Your GP acts as the gatekeeper, opening doors so that you can see the right consultant and indicating to that consultant the urgency of your case.
To help you effectively, your GP needs to be familiar with your local cancer services and prepared to argue your case with the funding authorities if necessary.
Cancer treatment has been something of a lottery - whether you got the most appropriate and best-quality treatment depended to a large extent on where you lived.
The Department of Health has now recognised that cancer patients have a right to the care of specialists (specialist teams, not surprisingly, produce better results) and a new structure for cancer care is being set up.
The aim is to have a three tier network consisting of primary care and community-based services, cancer units based in local district hospitals, and cancer centres based in larger hospitals or trusts.
The units will have special multi-disciplinary teams to manage the commonest cancers, including breast cancer. Disease-specific expertise in these cancer units is intended to be equal to that in the cancer centres which will provide the more high-tech facilities some patients will need.
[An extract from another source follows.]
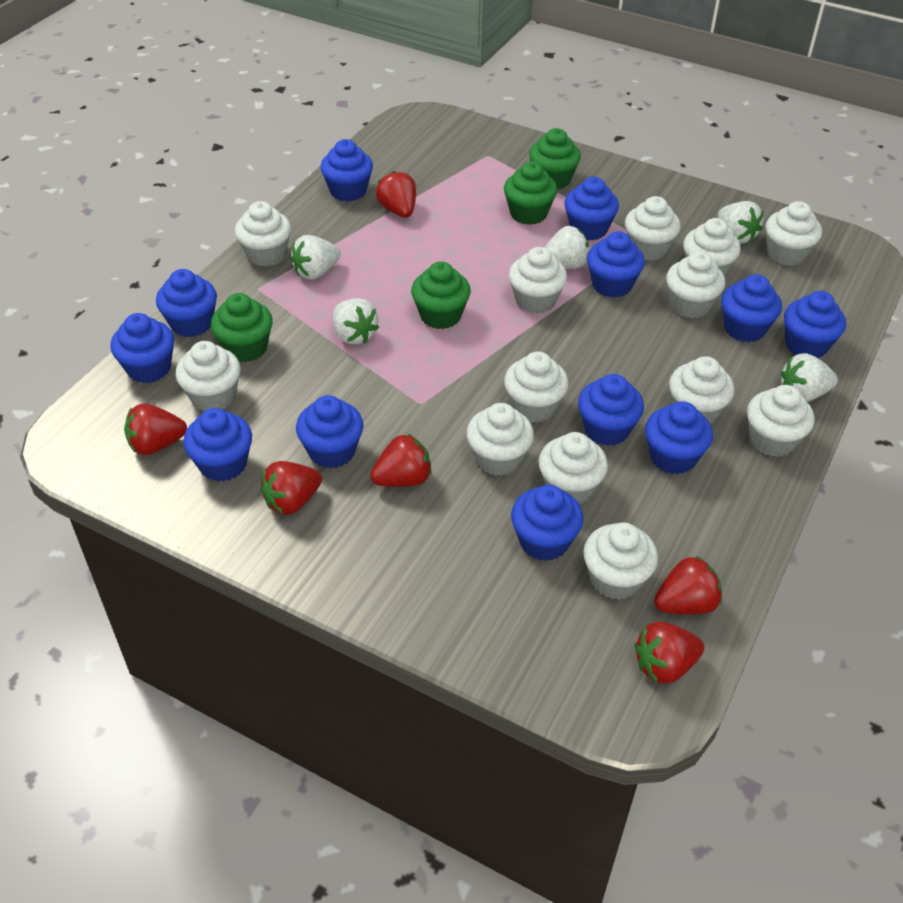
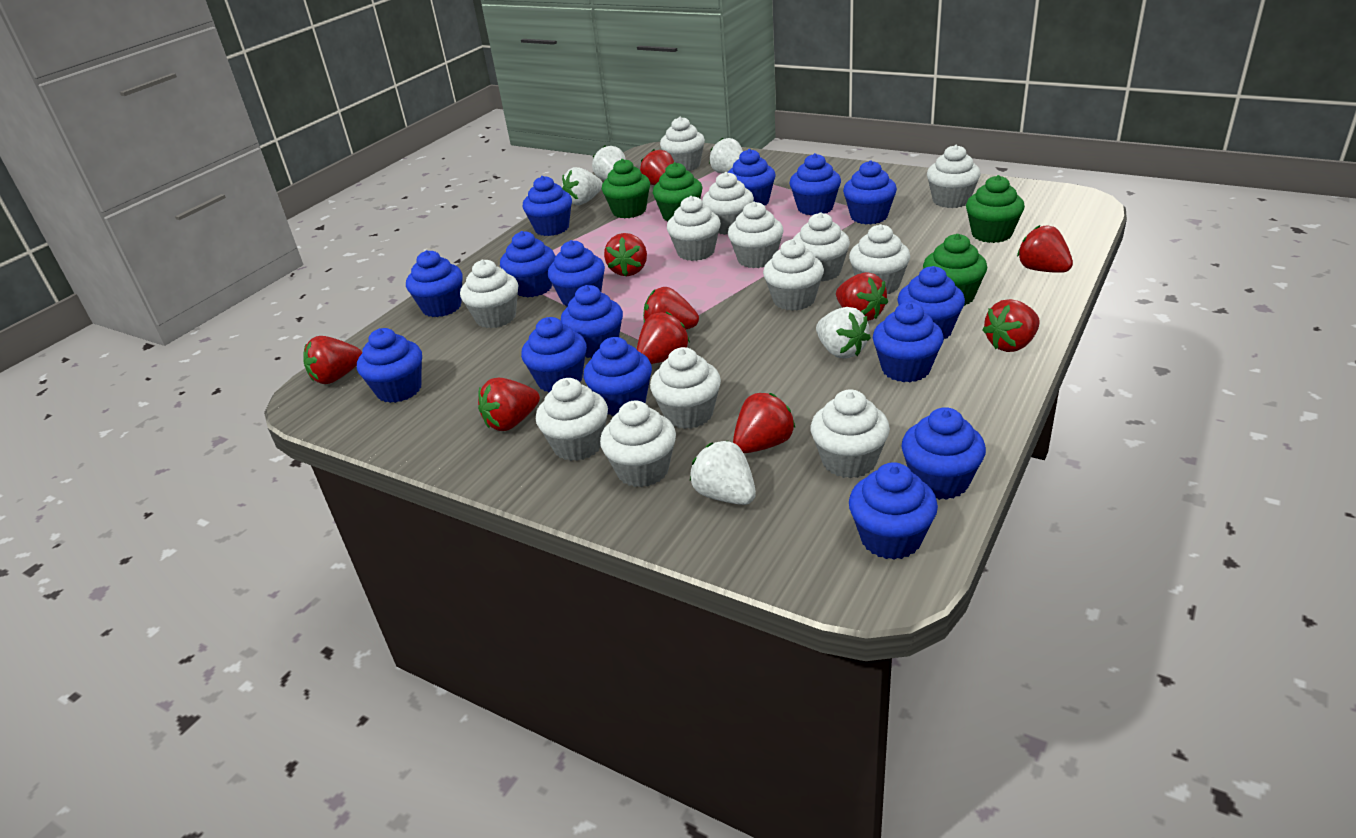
blue cupcake: 12 -> 15
red strawberry: 6 -> 10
So far, so good - but what if you have just discovered you may have breast cancer? Can you be sure you are being sent to the right place?
Becky Miles, chair of the National Cancer Alliance which campaigns for standardised high-quality cancer care, says that people, not places, are the key. "It's the quality of the team that's important - so if you have a lump in your breast and your GP is going to refer you, you should ask to be seen by a breast disease specialist team with a named primary breast surgeon. If you have a lump that has been detected by mammogram the chances are you will be seen by such a team, but check."
The team, she adds, should include a site-specialist surgeon, an oncologist, a pathologist who specialises in breasts, a radiologist and a breast nurse.